Given records below:
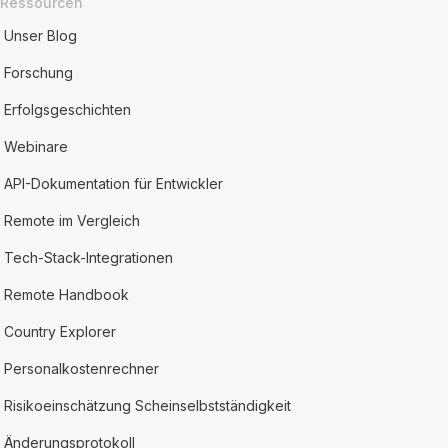
Ressourcen
Unser Blog
Forschung
Erfolgsgeschichten
Webinare
API-Dokumentation für Entwickler
Remote im Vergleich
Tech-Stack-Integrationen
Remote Handbook
Country Explorer
Personalkostenrechner
Risikoeinschätzung Scheinselbstständigkeit
Änderungsprotokoll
End of Given records.
- **Exercise**
Copy the listing with "Unser Blog" swapped for "Neuigkeiten" and every other line unchanged, leaving out the pictures.

- **Solved problem**
Ressourcen
Neuigkeiten
Forschung
Erfolgsgeschichten
Webinare
API-Dokumentation für Entwickler
Remote im Vergleich
Tech-Stack-Integrationen
Remote Handbook
Country Explorer
Personalkostenrechner
Risikoeinschätzung Scheinselbstständigkeit
Änderungsprotokoll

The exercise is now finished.